Rickshaw driver Manikam is content with a quiet life supporting his neighborhood and community. Easy going and carefree, he oozes charm and is naturally popular among the locals. Soon after his younger brother becomes an officer of the law, his brother gets in a bit too deep with a local crime boss. To add to the mix, the same gangster is also the father of a young woman who Manikam has developed a friendship with. When the conflict is too much and the people Mankam cares for are in irreproachable danger, Manikam must unlock the key to his past — unlock his power of the gangster overlord he turned back on long ago —unlock BAASHA.
Thus begins the wonderful 3-hour Tamil crime musical epic of Baasha, with bonafide superstar (Rajinikanth) behind the titular role of an ex-gangster turned good— fighting, singing, and dancing his way to justice. This being my first “true” Indian cinema screening outside of last year’s decidedly non-musical and “very serious” Psycho Raman, Baasha, was a great introduction. Hitting points found in 80s blockbuster cinema, its cues (there’s even a crib of the famous Terminator 2 theme), it has all the familiarity to gently guide nubile viewers along as these familiar cinematic trails are drenched in Tamil goodness.
Three hours is a lot but bear in mind a good chunk of that is filled up with songs, hilarious musical cues and all. Inherently over the top, the song and dance numbers while entertaining also double down on character motivations, from the first flutters of a romance, all the way to the final showdown.
Carrying the film is of course Superstar Rajinikanth, with a larger than life presence that seems to only grow as the film progresses. The film was introduced stating that its main star, Rajinikanth, is "basically a God in India". To put some perspective, the guy has his own logo show before the studios. Every action is one that is monumental.

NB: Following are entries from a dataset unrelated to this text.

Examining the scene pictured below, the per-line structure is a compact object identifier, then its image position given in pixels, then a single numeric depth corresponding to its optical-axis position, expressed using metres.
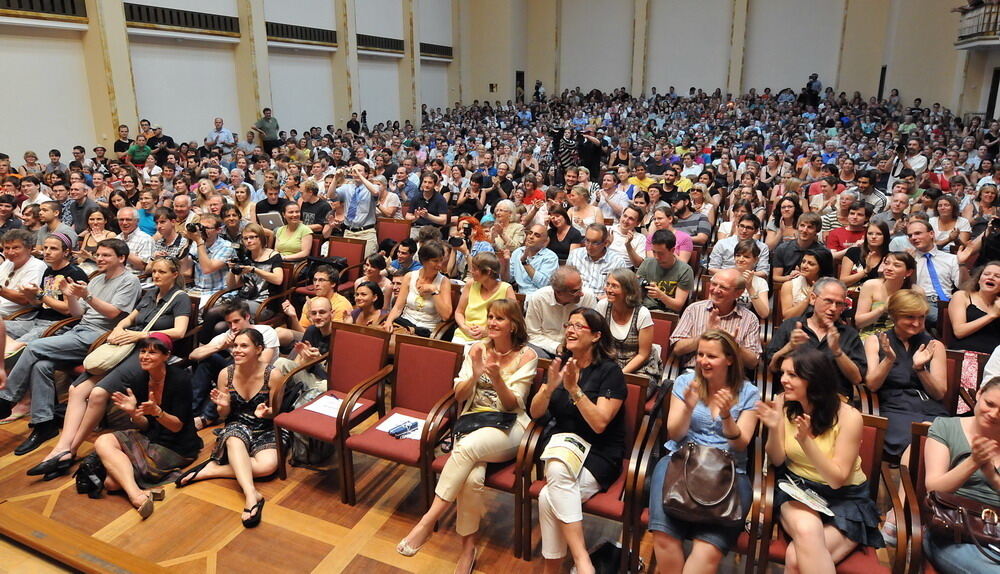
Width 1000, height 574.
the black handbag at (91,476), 3.43
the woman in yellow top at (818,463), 2.40
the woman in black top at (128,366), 3.73
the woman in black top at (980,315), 3.61
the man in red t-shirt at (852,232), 5.09
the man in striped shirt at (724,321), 3.55
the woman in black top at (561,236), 5.45
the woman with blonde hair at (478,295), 4.04
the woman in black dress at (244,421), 3.51
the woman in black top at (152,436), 3.37
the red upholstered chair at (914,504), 2.27
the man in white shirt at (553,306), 3.69
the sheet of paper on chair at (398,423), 3.30
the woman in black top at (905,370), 3.19
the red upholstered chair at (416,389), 3.21
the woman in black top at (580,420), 2.68
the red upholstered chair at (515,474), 2.85
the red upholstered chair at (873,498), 2.37
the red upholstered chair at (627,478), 2.67
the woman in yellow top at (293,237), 5.77
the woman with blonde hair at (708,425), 2.49
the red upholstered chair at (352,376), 3.43
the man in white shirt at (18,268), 4.59
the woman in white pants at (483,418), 2.88
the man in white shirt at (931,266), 4.38
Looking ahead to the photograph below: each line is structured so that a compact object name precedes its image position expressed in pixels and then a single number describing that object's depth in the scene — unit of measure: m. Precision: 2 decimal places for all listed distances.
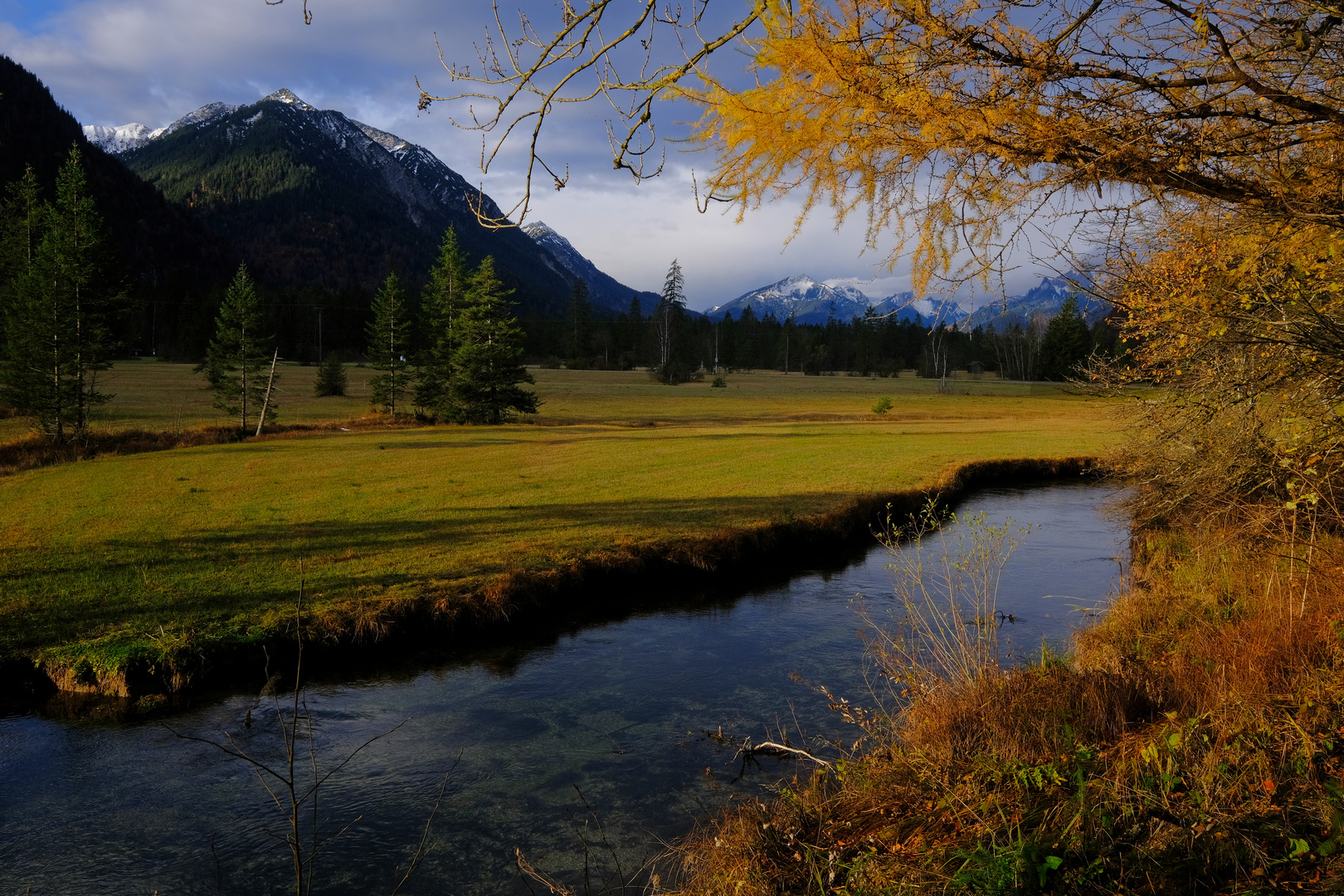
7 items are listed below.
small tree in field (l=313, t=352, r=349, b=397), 59.31
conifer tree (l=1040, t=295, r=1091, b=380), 75.44
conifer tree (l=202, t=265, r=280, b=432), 37.16
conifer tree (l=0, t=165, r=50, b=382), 34.34
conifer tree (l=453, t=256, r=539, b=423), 42.47
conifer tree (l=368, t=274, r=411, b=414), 49.28
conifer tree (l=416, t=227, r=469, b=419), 46.16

A hair flick, a head turn, a signature power-stance, this is the type of film that gives the same weight of importance to answering a phone call to that of say, a street crucifixion.
Naturally, the film’s contagious energy spilled from the screen and into the audience. Chants and cheers filled the room when the titular theme played. By the end of the film, I had felt like I had just been to a concert instead of a movie. A great experience and film, Baasha, is a wonderful introduction into the world of Indian cinema. It’s a shame the home video distribution system in India is nowhere near the capacity it is in the States, so the chance of seeing this outside of Youtube is low. Regardless, this film was such an entertaining surprise that I’ll be keeping my eye out for any Indian repertory screening in the future.